EXERCISE PASSAGE: Begin

Private firms still free to import fuel — govt

Fuel trucks destined for Uganda queue at Matayos Town on the Kisumu-Busia highway awaiting clearance on October 12, 2021. Government has allowed private firms to continue bringing petroleum products into the country. PHOTO | FILE

What you need to know:

  • Dispute with Kenyan traders blocking use of pipeline threatens country’s supplies as Unoc left unable to commence monopoly imports this month.

Government has allowed private firms to continue bringing petroleum products into the country, staving off a looming risk of shortages and possible steep increases in pump prices resulting from an ongoing stand-off with Kenyan fuel traders.

Many motorists will likely view this development as a New Year present as it now ensures the country guarantees a steady supply of fuel until the trade wrangle is resolved in a regional court.

The dispute with the Kenyans has delayed official plans for the Uganda National Oil Company (Unoc) to assume monopoly importation of fuel into the country as outlined under a new law enacted last year, thereby setting the stage for a possible crisis.

Officials and Unoc mandarins yesterday confirmed the decision as a stop-gap measure in the face of anticipated disruptions.

The authorisation to private dealers was made under a provision in the recently enacted petroleum law that is designed to ensure the country does not plunge into crisis in case of supply disruptions.

“Uganda [will] continue to use the Kenyan importation system with the Ugandan [Oil Marketing Companies] OMCs confirming their import requirements through their affiliates in Kenya, until the government of Uganda secures clearance for Unoc importation, from the government of Kenya,” Ms Irene Batebe, the energy ministry permanent secretary, said.

EXERCISE PASSAGE: End
LISTED ENTRIES: Begin

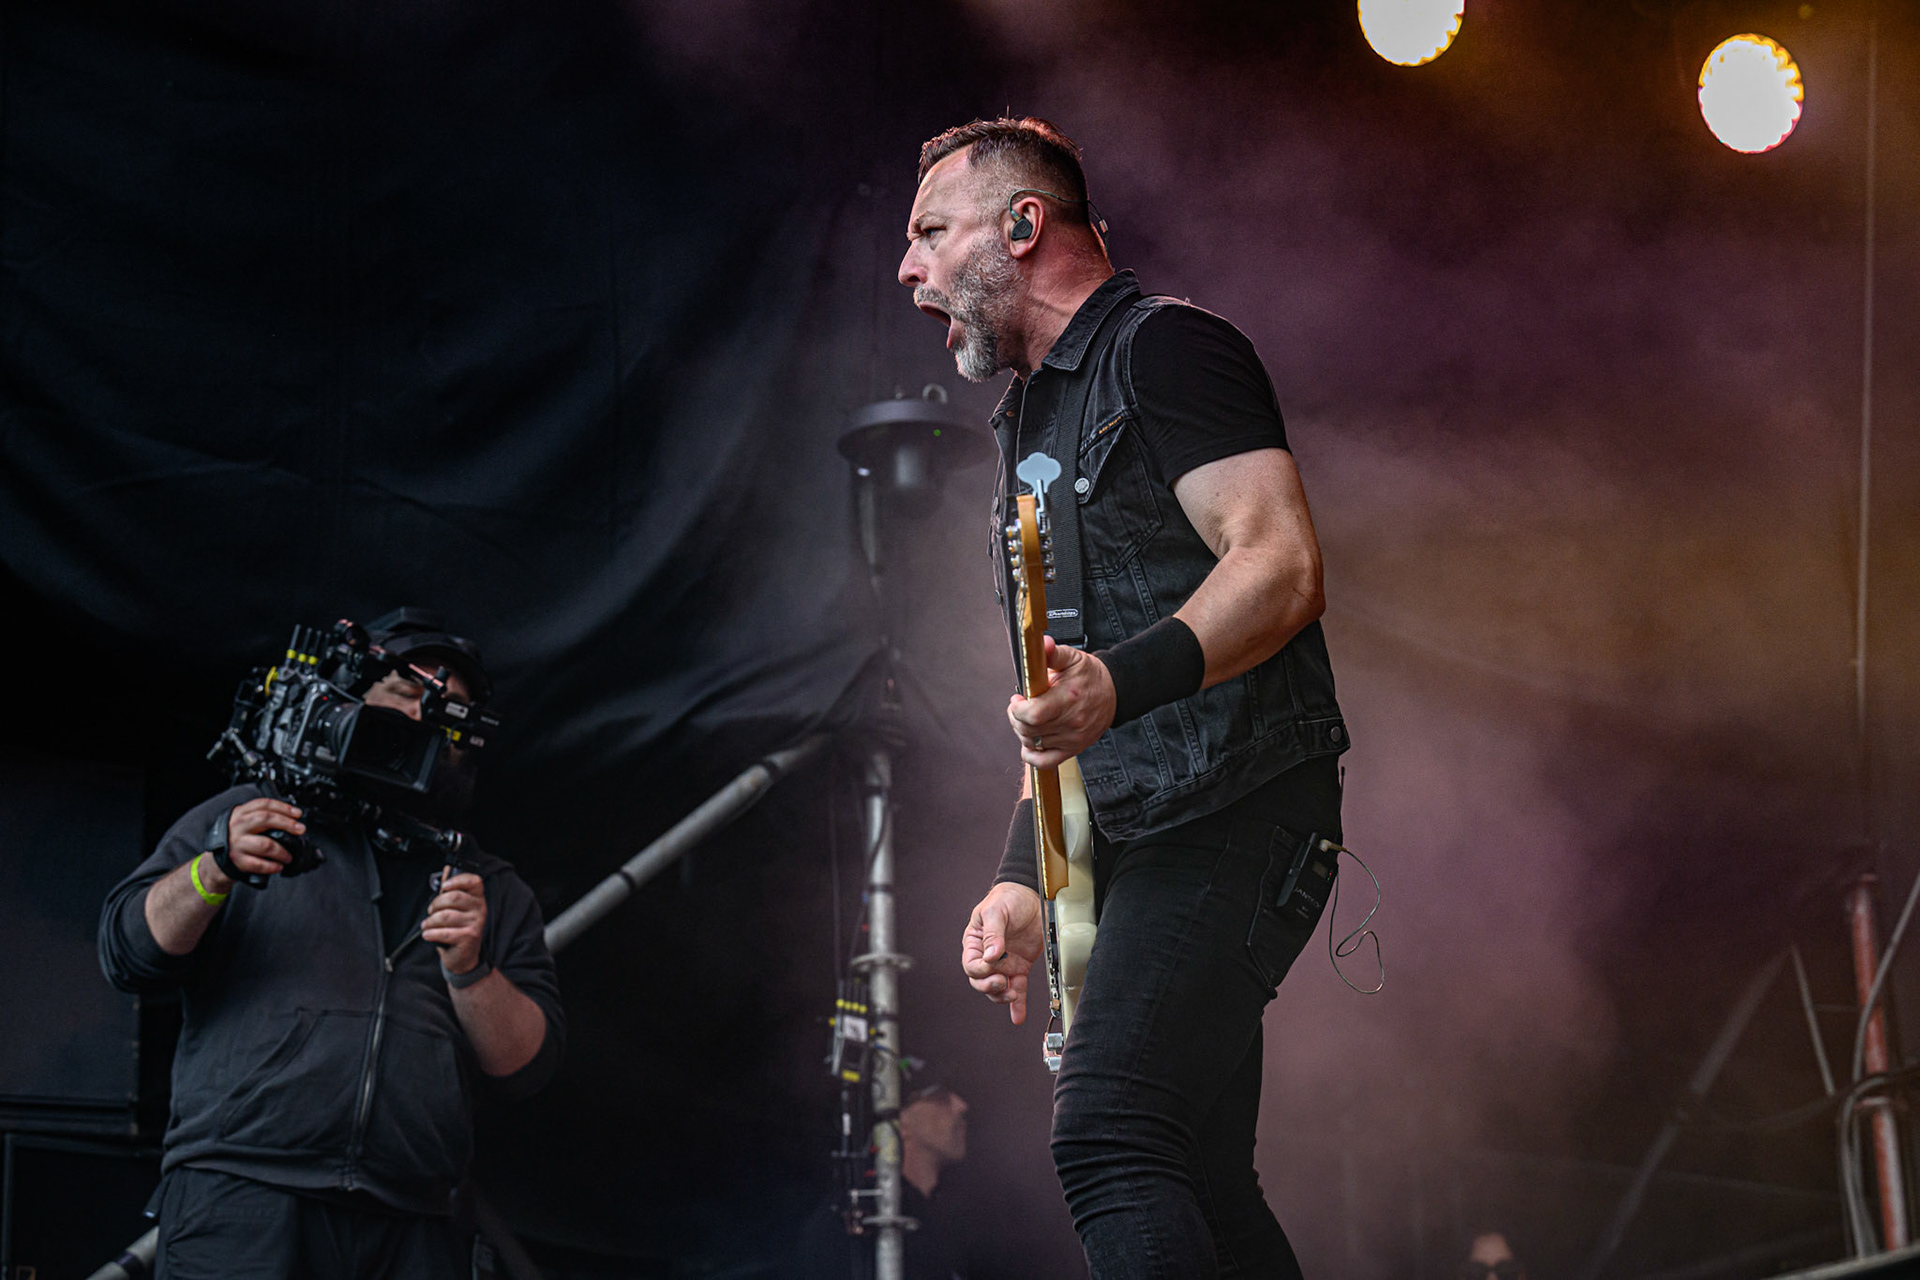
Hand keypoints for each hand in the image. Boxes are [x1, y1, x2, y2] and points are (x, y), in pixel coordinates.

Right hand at [206, 797, 307, 890]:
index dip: (283, 807)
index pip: (264, 804)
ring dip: (282, 851)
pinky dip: (272, 866)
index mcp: (241, 813)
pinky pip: (259, 864)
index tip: (298, 814)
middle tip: (300, 829)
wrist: (217, 859)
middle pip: (265, 819)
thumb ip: (262, 816)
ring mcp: (237, 843)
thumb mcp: (244, 821)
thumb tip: (292, 819)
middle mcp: (238, 826)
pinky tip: (278, 866)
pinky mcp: (237, 860)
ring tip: (289, 856)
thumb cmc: (237, 838)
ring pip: (266, 844)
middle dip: (287, 824)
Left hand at [423, 867, 486, 976]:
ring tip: (428, 925)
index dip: (457, 880)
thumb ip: (451, 890)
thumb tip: (446, 870)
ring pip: (445, 916)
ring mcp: (475, 924)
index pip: (473, 881)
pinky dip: (431, 933)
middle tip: (431, 912)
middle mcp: (480, 909)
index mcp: (477, 898)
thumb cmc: (457, 929)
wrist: (463, 957)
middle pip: (453, 897)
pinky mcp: (469, 938)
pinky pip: (444, 932)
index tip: (444, 887)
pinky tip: (428, 935)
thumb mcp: (455, 909)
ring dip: (430, 921)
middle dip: (436, 904)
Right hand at [962, 882, 1044, 1024]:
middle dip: (990, 986)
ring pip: (997, 989)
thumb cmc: (1007, 899)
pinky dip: (1018, 1004)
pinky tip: (1018, 1017)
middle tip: (1003, 982)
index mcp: (975, 943)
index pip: (971, 965)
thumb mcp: (996, 911)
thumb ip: (993, 934)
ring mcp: (1004, 963)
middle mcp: (987, 956)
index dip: (980, 970)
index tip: (993, 964)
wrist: (1031, 895)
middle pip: (981, 981)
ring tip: (1013, 995)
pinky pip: (1017, 989)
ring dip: (1003, 997)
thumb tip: (991, 956)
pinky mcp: (1020, 967)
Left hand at [1008, 636, 1115, 766]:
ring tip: (1028, 718)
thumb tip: (1043, 643)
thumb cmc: (1090, 676)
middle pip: (1029, 731)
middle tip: (1019, 706)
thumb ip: (1053, 653)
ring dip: (1023, 732)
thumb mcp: (1073, 658)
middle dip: (1016, 718)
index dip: (1017, 709)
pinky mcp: (1073, 749)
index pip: (1034, 714)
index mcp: (1069, 698)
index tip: (1017, 699)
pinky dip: (1032, 756)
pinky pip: (1046, 762)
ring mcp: (1072, 739)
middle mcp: (1071, 722)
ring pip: (1034, 744)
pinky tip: (1029, 742)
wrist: (1114, 693)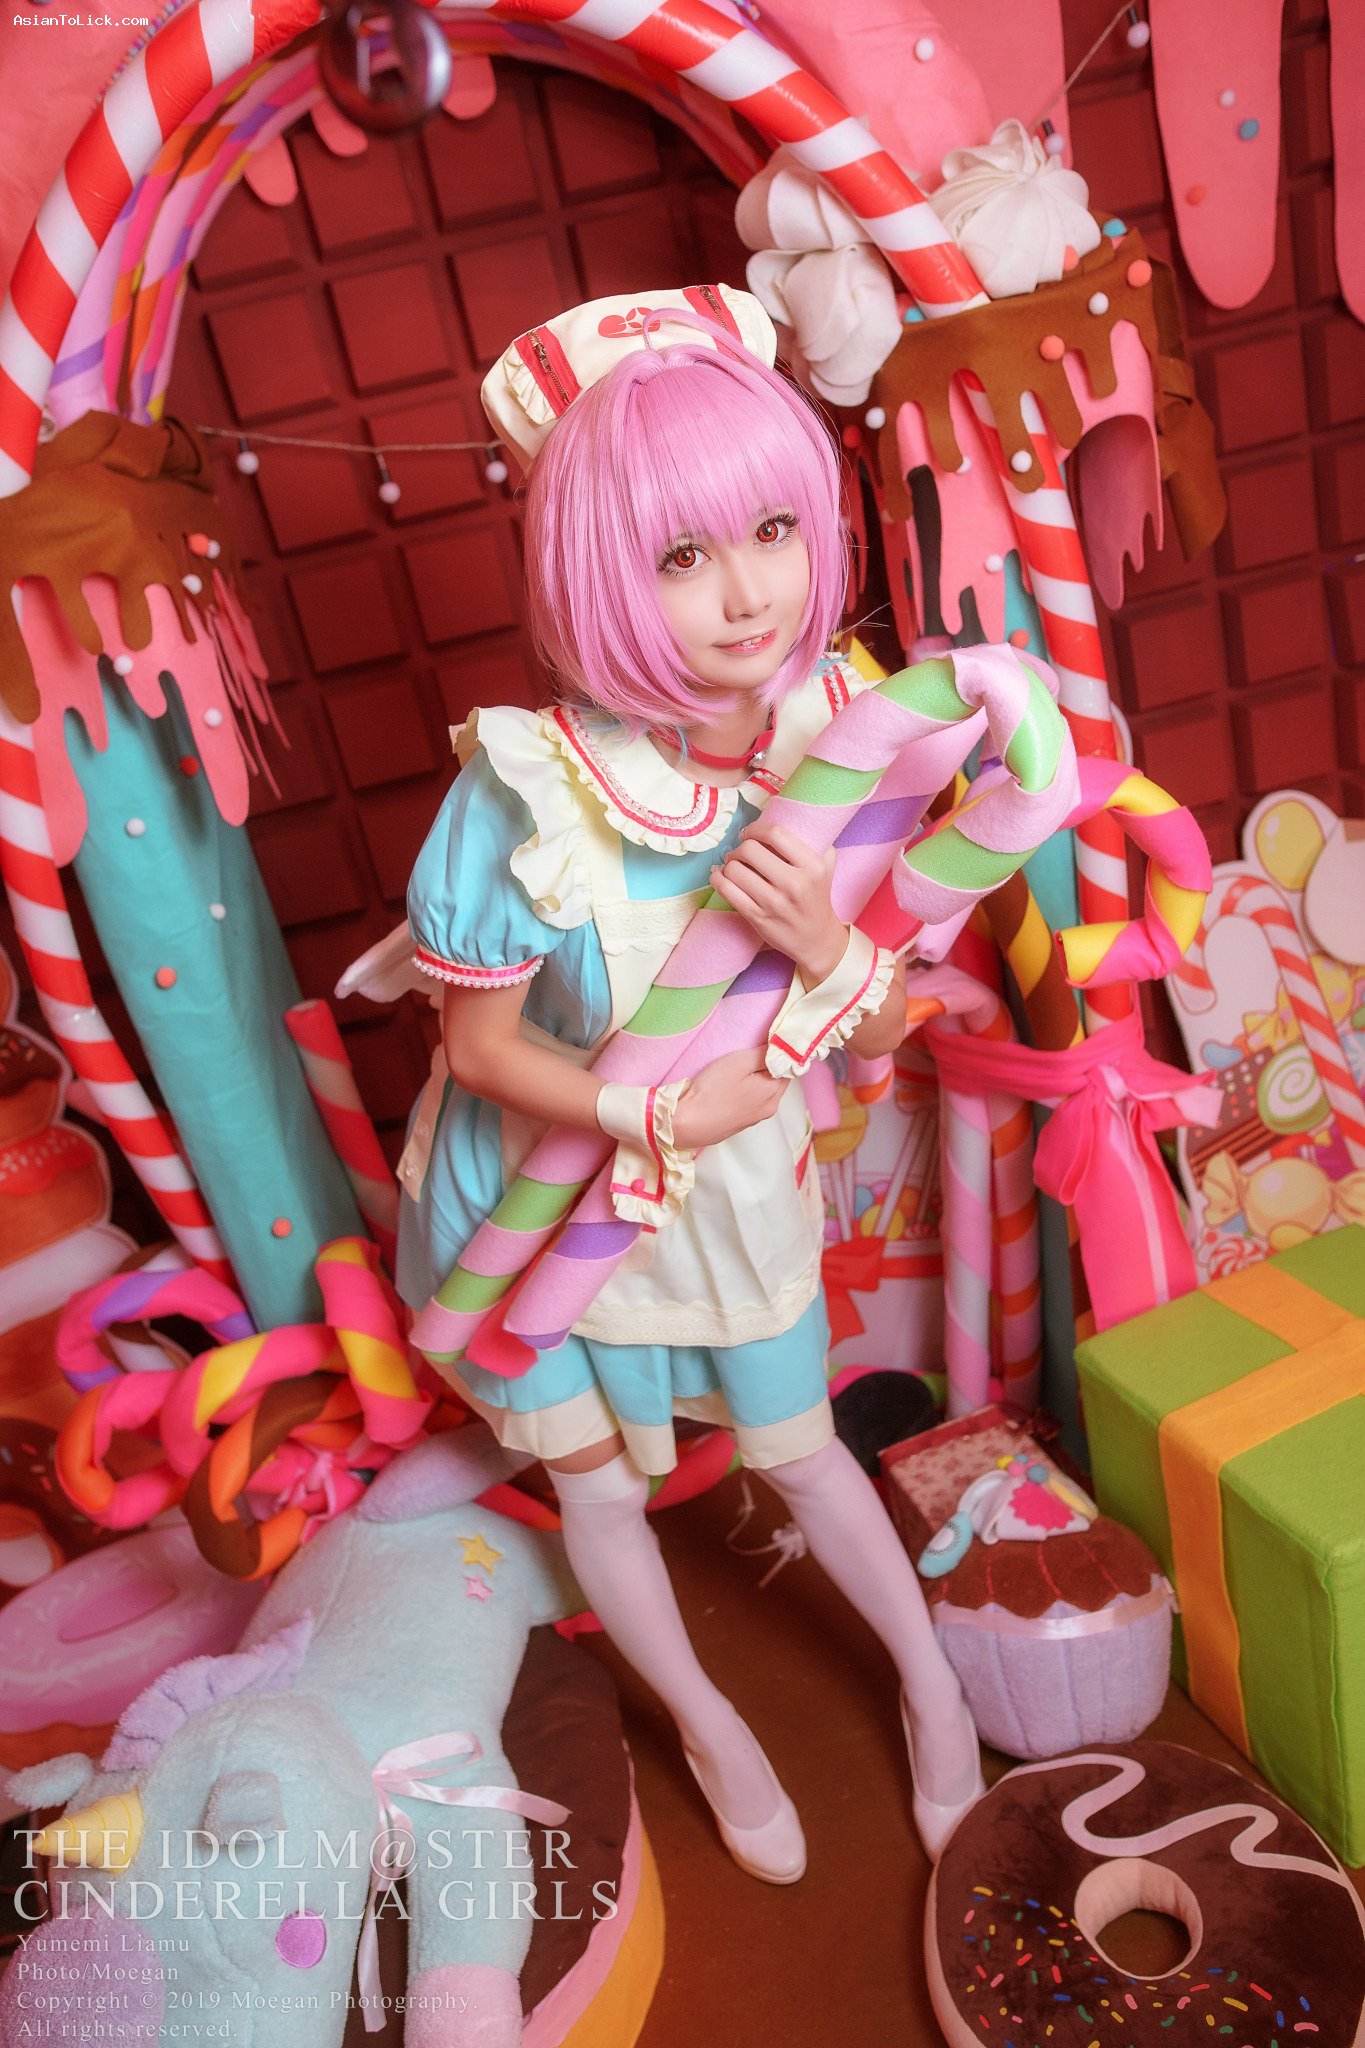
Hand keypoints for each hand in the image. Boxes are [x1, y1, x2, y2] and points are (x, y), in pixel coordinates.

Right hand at [671, 1047, 788, 1149]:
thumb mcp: (739, 1062)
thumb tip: (782, 1048)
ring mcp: (754, 1119)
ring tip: (736, 1073)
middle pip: (776, 1081)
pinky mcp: (739, 1125)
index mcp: (773, 1092)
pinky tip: (729, 1090)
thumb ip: (764, 1054)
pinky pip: (750, 1103)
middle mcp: (769, 1108)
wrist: (687, 1125)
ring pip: (763, 1092)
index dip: (777, 1055)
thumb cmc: (712, 1091)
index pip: (787, 1068)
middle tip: (747, 1056)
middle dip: (767, 1068)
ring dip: (755, 1081)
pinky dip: (746, 1094)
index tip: (763, 1046)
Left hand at [710, 818, 847, 985]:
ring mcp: (774, 903)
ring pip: (735, 870)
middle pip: (751, 849)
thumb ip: (815, 841)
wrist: (816, 939)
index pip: (776, 833)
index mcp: (813, 866)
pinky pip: (728, 891)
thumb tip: (791, 814)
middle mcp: (795, 884)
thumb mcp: (826, 867)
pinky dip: (718, 879)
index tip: (749, 833)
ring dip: (727, 864)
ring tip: (731, 865)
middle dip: (739, 848)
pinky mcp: (758, 918)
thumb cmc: (817, 898)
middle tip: (739, 852)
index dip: (756, 828)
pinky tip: (719, 875)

LISTED ENTRIES: End

## USING THE INFORMATION
1. According to the fuel import article, why did the government let private firms keep bringing petroleum products into the country? Answer in one to three sentences.
2. In the fuel import article, who is the energy ministry permanent secretary?
The listing plays no part in these tasks.

## EXPECTED RESULTS
1. A dispute with Kenyan traders who are blocking use of the pipeline has left Unoc unable to start its monopoly imports as planned. Letting private firms continue importing is a stop-gap measure to avoid a risk of fuel shortages and possible steep increases in pump prices until the dispute is resolved.

2. Ms Irene Batebe.